Брунетто Латини – победитель в Аду, и встреча его с пилигримом полна тепла и нежности. А если, чего доброго, какой-нибудь средневековый читатель, мало что понимающий в наивной традиции, возмущался тем, что этот узник, этот наказанный за гомосексуализм учитель и совратитель юношей, изображен в упомянутых красках, рассказчику Данте было проще простого отвесить учтивейший поклон и сказать: «Но разве вы не видите, что Брунетто находится в Аду и поместил его туда я. Вы же не верите на самом деле, будто в Аду есть победители?» Засим на его губах появлялась гордая и одновременно презрительная усмешка.
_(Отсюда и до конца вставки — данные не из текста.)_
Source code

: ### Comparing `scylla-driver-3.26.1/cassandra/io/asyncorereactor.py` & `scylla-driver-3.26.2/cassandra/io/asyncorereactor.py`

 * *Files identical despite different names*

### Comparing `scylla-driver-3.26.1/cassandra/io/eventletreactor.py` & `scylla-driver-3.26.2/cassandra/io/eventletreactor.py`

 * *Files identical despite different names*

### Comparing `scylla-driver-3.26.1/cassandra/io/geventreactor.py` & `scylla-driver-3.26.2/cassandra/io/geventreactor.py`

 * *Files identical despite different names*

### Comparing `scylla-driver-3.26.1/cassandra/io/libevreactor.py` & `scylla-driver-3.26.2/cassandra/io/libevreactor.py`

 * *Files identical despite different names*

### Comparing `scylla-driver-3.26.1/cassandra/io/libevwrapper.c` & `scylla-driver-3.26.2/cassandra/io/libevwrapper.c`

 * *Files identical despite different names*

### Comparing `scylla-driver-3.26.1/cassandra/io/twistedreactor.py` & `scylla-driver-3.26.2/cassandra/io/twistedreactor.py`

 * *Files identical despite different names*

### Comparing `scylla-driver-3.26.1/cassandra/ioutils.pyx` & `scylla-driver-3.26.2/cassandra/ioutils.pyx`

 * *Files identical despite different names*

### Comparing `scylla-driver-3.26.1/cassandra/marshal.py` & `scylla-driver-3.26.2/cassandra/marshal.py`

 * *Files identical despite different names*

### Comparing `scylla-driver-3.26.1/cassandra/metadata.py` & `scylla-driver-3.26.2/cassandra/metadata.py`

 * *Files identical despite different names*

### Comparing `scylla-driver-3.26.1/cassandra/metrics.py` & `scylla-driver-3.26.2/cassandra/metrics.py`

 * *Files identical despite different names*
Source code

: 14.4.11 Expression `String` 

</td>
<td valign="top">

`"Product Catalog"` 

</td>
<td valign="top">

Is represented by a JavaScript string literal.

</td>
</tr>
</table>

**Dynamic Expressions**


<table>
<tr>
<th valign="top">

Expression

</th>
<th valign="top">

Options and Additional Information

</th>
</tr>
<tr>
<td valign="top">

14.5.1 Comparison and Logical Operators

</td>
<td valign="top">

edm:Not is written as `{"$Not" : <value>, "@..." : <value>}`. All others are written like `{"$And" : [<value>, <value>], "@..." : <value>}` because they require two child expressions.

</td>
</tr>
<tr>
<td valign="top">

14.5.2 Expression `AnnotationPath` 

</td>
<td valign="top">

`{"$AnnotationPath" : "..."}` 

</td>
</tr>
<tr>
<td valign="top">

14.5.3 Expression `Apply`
В «Комедии» присутствует объективная моральная схема. Однако Данте плохо подходит на роль смотрителя морального музея. Пройдя вместе с ним по всему зданию, мы обнаруживаем, что витрины сплошь разбиты. Или скажу чуть осторожнее – разбита большая часть витрин, ибо утверждать, что Данте исключительно богобоязнен и не показывает строго морализаторских черт, было бы неправильно. Но здесь, в Песни пятнадцатой «Ада», да и во многих других местах, закоснелая схема разламывается, и живая вода сочувствия и понимания хлещет наружу. И в ее волнах виден благородный лик Брунетто Латини.
Бесы
I
Демоны, бесы и чудовищные звери исправляют в Дантовом Аду службу стражей. Там есть трехглавые псы, перевозчики с пламенами вокруг глаз, драконы с человечьим лицом, гиганты и быкочеловеки. Эти твари, населяющие топи и подземные пещеры в природе и в душе, ведут свое начало из глубокой древности. Каждая культура фантазировала о них, страшилась их и пробовала изловить. На протяжении столетий, именуемых Средними веками, они мелькают перед нами везде и всюду. Их вмуровывают в стены церквей, они кишат на старинных полотнах, ими полнятся народные сказки и народные драматические действа.
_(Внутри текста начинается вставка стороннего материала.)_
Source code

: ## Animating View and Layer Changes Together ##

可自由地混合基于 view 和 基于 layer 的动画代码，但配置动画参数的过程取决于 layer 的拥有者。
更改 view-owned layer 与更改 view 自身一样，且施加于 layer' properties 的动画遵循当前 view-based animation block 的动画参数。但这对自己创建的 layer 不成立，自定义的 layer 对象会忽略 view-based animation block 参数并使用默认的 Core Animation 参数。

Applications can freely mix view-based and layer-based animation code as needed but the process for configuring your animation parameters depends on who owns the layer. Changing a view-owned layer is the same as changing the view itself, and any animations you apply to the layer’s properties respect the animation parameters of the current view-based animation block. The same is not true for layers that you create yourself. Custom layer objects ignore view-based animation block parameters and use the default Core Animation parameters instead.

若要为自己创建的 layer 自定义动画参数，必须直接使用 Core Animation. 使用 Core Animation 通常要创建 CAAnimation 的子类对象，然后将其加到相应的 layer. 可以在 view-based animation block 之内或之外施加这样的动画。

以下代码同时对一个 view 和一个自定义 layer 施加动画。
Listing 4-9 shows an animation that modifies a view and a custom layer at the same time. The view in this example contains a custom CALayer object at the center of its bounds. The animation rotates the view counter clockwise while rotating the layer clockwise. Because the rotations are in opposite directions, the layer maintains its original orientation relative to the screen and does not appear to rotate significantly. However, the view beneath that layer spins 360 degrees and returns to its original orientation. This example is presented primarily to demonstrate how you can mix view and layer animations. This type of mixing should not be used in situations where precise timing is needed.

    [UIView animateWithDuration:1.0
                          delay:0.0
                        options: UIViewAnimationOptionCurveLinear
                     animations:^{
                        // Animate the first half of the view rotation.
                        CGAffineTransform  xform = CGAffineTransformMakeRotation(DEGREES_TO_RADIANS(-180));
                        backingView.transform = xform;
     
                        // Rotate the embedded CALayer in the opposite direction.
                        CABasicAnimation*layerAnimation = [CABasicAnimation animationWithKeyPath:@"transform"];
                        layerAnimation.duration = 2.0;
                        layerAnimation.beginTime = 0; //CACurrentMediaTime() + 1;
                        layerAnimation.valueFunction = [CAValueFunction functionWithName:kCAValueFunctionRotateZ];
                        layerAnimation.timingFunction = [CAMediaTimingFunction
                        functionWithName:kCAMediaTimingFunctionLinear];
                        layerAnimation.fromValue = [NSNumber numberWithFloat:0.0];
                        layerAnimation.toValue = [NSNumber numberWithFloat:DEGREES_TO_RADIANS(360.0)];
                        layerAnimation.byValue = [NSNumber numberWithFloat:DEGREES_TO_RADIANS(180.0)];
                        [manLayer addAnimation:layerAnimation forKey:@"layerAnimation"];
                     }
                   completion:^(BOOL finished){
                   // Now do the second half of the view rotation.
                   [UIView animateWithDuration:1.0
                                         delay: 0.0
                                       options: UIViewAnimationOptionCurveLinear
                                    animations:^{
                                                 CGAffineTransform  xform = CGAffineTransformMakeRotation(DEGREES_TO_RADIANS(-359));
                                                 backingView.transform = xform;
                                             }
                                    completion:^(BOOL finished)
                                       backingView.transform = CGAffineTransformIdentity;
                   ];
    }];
Иные из таких существ играют у Данте не только роль стражей, но и роль шутов и скоморохов. В Песнях двадцать первой и двадцать второй по берегам широкого рва, где кипят в смоле мздоимцы, шныряет стая проказливых крылатых бесов с длинными баграми в руках. Если кто из грешников пытается вынырнуть на поверхность, чтоб хоть немного облегчить жжение, бесы мигом пускают в ход свои багры. Они словно поварята, которым повар наказал следить, чтобы мясо в котле не плавало поверху (XXI, 55 слл.). То и дело они отпускают грубые шутки и дерзкие реплики. Один «трубу изобразил из зада». Другой норовит поддеть пилигрима багром. Двое бесов, летая над смоляным рвом, затевают драку. Словно ястребы, рвут друг друга острыми когтями, сцепляются, теряют высоту, падают в смолу и, увязнув крыльями, не могут взлететь. Собратьям приходится вызволять их оттуда баграми.